Mankind has the capacity to build great civilizations and commit the most barbaric massacres. There are moments when international law and organizations vanish into thin air.
When the powerful turn their backs on the law, they hurt the international community's sense of justice. The silence of the atrocities in Bosnia-Herzegovina, Rwanda, and the Shujaya neighborhood of Gaza, among others, when evoked, put strains on one's conception of justice. When the world's leading powers justify such massacres under the pretext of "the right to defend oneself," however, they undermine humanity.
Israel's slaughtering of 433 Palestinians, leaving 4,000 people injured and the most recent assault on the Shujaya neighborhood attests to the lack of interest of great powers in our region. It is this indifference that plants the seeds of hate and makes it impossible to peacefully coexist in the world.
In modern times, humanity most clearly experienced this feeling during World War II. The West, which has made great contributions to civilization, thus created so many painful works for the museum of barbarism.
Western governments, the proprietors of the existing world order, partitioned the Ottoman Empire to form the modern Middle East and, shortly afterward, Israel established at the region's center -The existence of Israel began after WWI, it's just a coincidence that it didn't get state status until after WWII. Ever since then, this part of the world has been deprived of order and peace.
The trauma that Israel's foundation entailed gave rise to both religious and secular strands of nationalism in the Arab and Muslim world. Both the Baathist movement and Iran's Islamic Revolution derived legitimacy from the threat associated with Israel.
The struggle against Israel has served as a convenient excuse for authoritarian regimes to repress the democratic demands of their citizens. It is in this sense that Israel's unstoppable expansionism represents the leading reason for the lack of order in the Middle East.
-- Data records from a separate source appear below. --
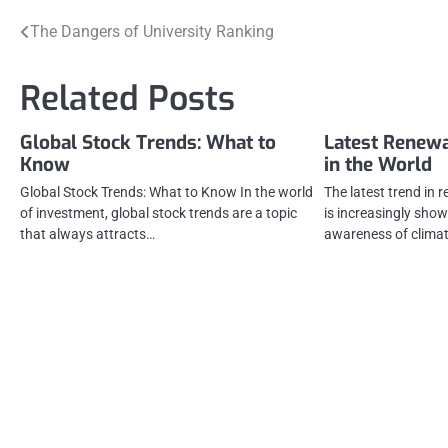
Post
The Dangers of University Ranking
navigation
Related Posts
Global Stock Trends: What to
Latest Renew
Know
in the World
Global Stock Trends: What to Know In the world
The latest trend in 
of investment, global stock trends are a topic
is increasingly show
that always attracts…
awareness of clima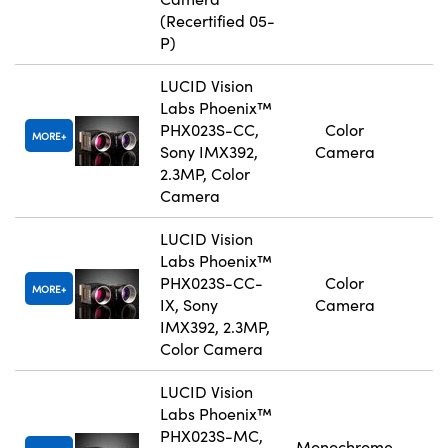
(Recertified 05-
P)
LUCID Vision
Labs Phoenix™
PHX023S-CC,
Color
MORE
Sony IMX392,
Camera
2.3MP, Color
Camera
LUCID Vision
Labs Phoenix™
PHX023S-CC-
Color
MORE
IX, Sony
Camera
IMX392, 2.3MP,
Color Camera
LUCID Vision
Labs Phoenix™
PHX023S-MC,
Monochrome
To be fair, Israel always enjoyed a privileged status in the international arena.
Since its foundation, the country walked the path of aggression under the protective umbrella of Britain and, in later years, the United States. Israeli authorities assumed themselves to be immune to the resolutions of international organizations and faced no resistance when it developed nuclear weapons and embarked on an occupation of Gaza and the West Bank through the proxy of settlers.
Meanwhile, Israel, after a brief period of hesitation, made the most out of the wave of democratization that accompanied the Arab Spring revolutions. The country's reaction to the Syrian Civil War and sectarian strife in Iraq remained largely limited to silence.
The demise of the Muslim Brotherhood in Egypt and competition between regional powers also served Israel's interests. While the Middle East witnessed the emergence of new tensions along sectarian lines, Israeli authorities used the murder of three people as a pretext to launch a major campaign against Gaza.
There is no doubt that the "intra-civilizational" disputes among regional powers will do little to increase the pressure on Israel. Considering that the major players in the international arena will continue to treat Israel as a spoiled brat, the Muslim world's reaction becomes all the more important.
In this sense, Prime Minister Recep Tayyip Erdoğan's complaint about the Islamic world's indifference regarding the situation in Palestine rings true: "Leave aside the West. The Islamic world is uninterested in Palestine because there is no sectarian conflict there. In Palestine, our own brothers and the honor of Muslims are dying."
Obviously, there is strong criticism lurking behind Erdoğan's words, as he points to the cost of the rivalries between regional powers such as Iran and Saudi Arabia and the resulting chaos that the Middle East has to endure.